# Ungültiges Java-Archiv (jar) nach Programmentwicklung



## Lemmermen (8. Feb 2007)

Hallo zusammen,

Seit ca 1 Jahr programmiere ich fleißig Java-Programme. Das funktioniert wunderbar. 
Jetzt wollte ich mich einmal mit der Entwicklung eines Programms fürs Handy widmen.   :###
(Mein Handy(MDA): T-Mobile Vario II  (Baugleich mit dem HTC TyTN) -- Darauf läuft ein "Intent Midlet Manager")
Ich habe dazu ein "Hello World"-Programm geschrieben. Dazu habe ich mir dieses Tutorial herangezogen. 
Nun kopiere ich die im "deployed"-Verzeichnis befindlichen Dateien auf den MDA. Beim starten fragt 
er zunächst, ob ich das MIDlet installieren möchte.
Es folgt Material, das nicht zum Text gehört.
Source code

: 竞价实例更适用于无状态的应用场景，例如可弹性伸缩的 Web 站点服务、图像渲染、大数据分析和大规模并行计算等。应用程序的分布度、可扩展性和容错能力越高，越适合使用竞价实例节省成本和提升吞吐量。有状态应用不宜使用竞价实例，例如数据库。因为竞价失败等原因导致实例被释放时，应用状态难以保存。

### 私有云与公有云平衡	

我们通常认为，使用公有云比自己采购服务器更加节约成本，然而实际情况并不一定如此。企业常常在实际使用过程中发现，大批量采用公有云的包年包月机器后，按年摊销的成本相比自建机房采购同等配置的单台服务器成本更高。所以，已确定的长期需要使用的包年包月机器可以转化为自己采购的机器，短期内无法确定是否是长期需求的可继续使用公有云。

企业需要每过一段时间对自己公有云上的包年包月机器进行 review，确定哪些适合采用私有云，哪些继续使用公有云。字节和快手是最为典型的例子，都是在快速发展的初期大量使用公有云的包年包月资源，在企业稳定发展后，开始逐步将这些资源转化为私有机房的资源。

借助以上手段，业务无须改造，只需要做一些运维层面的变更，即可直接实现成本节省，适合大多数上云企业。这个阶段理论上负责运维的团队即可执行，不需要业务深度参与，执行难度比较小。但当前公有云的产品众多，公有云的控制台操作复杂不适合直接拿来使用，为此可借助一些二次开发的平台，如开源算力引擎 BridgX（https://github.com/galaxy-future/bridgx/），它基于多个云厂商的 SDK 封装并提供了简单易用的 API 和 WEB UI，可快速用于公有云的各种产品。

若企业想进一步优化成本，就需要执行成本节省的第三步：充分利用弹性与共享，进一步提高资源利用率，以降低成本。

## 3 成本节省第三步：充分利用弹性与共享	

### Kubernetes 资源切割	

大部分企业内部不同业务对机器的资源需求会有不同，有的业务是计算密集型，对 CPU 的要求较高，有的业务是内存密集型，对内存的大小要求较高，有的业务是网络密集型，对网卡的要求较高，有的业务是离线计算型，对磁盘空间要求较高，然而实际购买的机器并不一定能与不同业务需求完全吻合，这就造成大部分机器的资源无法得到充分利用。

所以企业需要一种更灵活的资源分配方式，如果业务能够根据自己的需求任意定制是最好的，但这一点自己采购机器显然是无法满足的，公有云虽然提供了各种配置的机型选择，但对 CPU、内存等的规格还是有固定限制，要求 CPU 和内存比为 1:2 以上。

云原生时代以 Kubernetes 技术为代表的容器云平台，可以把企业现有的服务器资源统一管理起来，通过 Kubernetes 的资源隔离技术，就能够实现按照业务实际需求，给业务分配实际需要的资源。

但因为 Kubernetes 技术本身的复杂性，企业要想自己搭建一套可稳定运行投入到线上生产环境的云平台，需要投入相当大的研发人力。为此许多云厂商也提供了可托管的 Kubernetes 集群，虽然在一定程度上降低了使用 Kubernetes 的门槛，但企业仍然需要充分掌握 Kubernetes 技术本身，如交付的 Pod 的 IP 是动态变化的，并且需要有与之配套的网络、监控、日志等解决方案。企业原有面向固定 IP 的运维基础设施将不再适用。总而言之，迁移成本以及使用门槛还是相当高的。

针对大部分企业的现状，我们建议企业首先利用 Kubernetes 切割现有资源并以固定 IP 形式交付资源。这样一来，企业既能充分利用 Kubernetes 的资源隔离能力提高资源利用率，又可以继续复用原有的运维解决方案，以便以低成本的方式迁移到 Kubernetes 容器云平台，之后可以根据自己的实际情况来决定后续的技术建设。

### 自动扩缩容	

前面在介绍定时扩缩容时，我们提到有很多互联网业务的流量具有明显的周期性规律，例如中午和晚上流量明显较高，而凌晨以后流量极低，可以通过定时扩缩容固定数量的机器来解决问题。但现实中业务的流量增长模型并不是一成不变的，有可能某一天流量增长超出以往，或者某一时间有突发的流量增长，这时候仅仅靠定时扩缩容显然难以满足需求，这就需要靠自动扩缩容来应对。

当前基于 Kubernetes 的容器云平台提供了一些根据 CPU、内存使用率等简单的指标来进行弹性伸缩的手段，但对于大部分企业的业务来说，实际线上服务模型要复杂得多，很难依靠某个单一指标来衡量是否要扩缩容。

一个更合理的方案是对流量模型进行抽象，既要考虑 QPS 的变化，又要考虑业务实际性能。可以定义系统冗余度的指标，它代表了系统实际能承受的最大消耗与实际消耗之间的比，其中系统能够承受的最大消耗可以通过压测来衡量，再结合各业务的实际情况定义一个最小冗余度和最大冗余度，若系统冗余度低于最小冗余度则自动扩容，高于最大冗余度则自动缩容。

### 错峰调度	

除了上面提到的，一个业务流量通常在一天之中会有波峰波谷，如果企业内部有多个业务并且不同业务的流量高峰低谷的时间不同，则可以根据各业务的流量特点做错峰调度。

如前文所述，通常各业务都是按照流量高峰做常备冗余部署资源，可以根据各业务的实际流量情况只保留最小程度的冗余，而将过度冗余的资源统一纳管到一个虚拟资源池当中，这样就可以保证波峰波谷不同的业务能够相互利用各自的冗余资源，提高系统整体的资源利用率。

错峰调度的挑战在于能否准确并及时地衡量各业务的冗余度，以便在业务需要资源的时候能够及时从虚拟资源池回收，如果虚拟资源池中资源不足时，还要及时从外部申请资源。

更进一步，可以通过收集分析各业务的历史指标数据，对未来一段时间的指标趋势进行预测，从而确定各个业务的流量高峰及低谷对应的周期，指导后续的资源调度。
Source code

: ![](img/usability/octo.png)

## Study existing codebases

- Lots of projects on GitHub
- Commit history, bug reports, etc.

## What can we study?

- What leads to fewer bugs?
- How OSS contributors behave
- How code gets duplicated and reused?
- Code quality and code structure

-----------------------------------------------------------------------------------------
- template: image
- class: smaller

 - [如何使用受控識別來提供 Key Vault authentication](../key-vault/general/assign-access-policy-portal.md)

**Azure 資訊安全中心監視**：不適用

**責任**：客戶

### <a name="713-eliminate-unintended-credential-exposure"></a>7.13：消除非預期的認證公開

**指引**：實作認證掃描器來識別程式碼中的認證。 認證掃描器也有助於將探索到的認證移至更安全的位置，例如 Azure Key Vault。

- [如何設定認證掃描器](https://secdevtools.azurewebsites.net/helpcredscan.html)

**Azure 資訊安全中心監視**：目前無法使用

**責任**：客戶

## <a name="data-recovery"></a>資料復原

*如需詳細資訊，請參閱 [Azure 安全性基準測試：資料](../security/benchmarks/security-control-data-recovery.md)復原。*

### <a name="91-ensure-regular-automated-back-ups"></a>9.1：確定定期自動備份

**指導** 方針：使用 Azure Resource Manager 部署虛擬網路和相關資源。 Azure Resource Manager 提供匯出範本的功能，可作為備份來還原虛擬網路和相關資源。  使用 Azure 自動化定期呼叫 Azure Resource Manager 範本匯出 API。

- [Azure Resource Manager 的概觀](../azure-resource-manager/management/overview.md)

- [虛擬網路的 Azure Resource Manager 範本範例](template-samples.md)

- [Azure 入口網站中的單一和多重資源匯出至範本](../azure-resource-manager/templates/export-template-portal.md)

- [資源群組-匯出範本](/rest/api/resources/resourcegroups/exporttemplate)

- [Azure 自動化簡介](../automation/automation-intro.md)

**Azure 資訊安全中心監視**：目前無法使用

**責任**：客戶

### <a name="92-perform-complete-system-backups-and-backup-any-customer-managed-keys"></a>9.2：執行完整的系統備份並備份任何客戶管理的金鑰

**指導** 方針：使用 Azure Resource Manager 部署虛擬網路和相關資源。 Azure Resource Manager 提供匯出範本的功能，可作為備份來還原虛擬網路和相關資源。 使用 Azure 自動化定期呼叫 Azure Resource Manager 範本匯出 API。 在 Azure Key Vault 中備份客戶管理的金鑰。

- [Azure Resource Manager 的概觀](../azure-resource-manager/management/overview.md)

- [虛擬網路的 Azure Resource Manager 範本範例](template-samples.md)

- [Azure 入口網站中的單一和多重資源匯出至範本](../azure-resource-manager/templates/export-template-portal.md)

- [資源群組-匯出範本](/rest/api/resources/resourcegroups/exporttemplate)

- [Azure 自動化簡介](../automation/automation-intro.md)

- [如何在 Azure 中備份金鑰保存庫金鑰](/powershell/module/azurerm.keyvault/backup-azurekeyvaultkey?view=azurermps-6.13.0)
Da klicke ich auf "Ja" und dann erscheint die Meldung:

*Fehler
Ungültiges Java-Archiv (jar)*    ???:L 

Inzwischen habe ich ca 5 Stunden das Netz durchsucht, um dem Fehler auf den Grund zu kommen. :autsch:
Dabei wird häufig auf die JAD-Datei verwiesen, die nicht zur JAR-Datei passe. 
Da die JAD-Datei jedoch von Eclipse erzeugt wird, müsste sie zur JAR-Datei passen. :meld:

Woran liegt das und wie kann ich das Problem lösen? :bahnhof:

Danke im Voraus für eure Hilfe.

Gruß
Lemmermen


----------



## Jockel (8. Feb 2007)

Lemmermen hat gesagt.:
			
		

> Da die JAD-Datei jedoch von Eclipse erzeugt wird, müsste sie zur JAR-Datei passen. :meld:


Hast du das auch überprüft? Ich meine, mich erinnern zu können, das EclipseME  bei mir mal irgendwie Mist gebaut hat und man die JAD-Datei manuell anpassen musste.
Sonstige Gründe:
- Richtige MIDP / CLDC Version gesetzt, die auch vom Gerät unterstützt wird?
- Irgendwelche APIs eingebunden, die nicht sein sollten?
- Ggf. einen Obfuscator verwendet? Das kann auch manchmal nach hinten losgehen.


----------



## greifla (9. Apr 2007)

Hallo,

ich habe das gleiche Problem mit dem MDA Vario II.
Ich habe das Archiv direkt mit dem WTK 2.5 erzeugt und schon alle möglichen Settings ausprobiert.
Hast du schon eine Lösung des Problems gefunden?


----------



## greifla (9. Apr 2007)

Also, bei mir funktionierts jetzt. Ich habe im WTK unter Settings - Midlets einen Eintrag gemacht. Icon habe ich leer gelassen  und bei Class den richtigen Klassenamen eingetragen. Unter API-Selection hab ich JTWI mit CLDC1.0 ausgewählt.


----------



## mcmucho (24. Apr 2007)

hatte soeben das selbe problem.

Lösung:

nach dem package von eclipse musst du die jad öffnen (eclipse) und die MIDlet class eintragen (also die main), dann geht es!


----------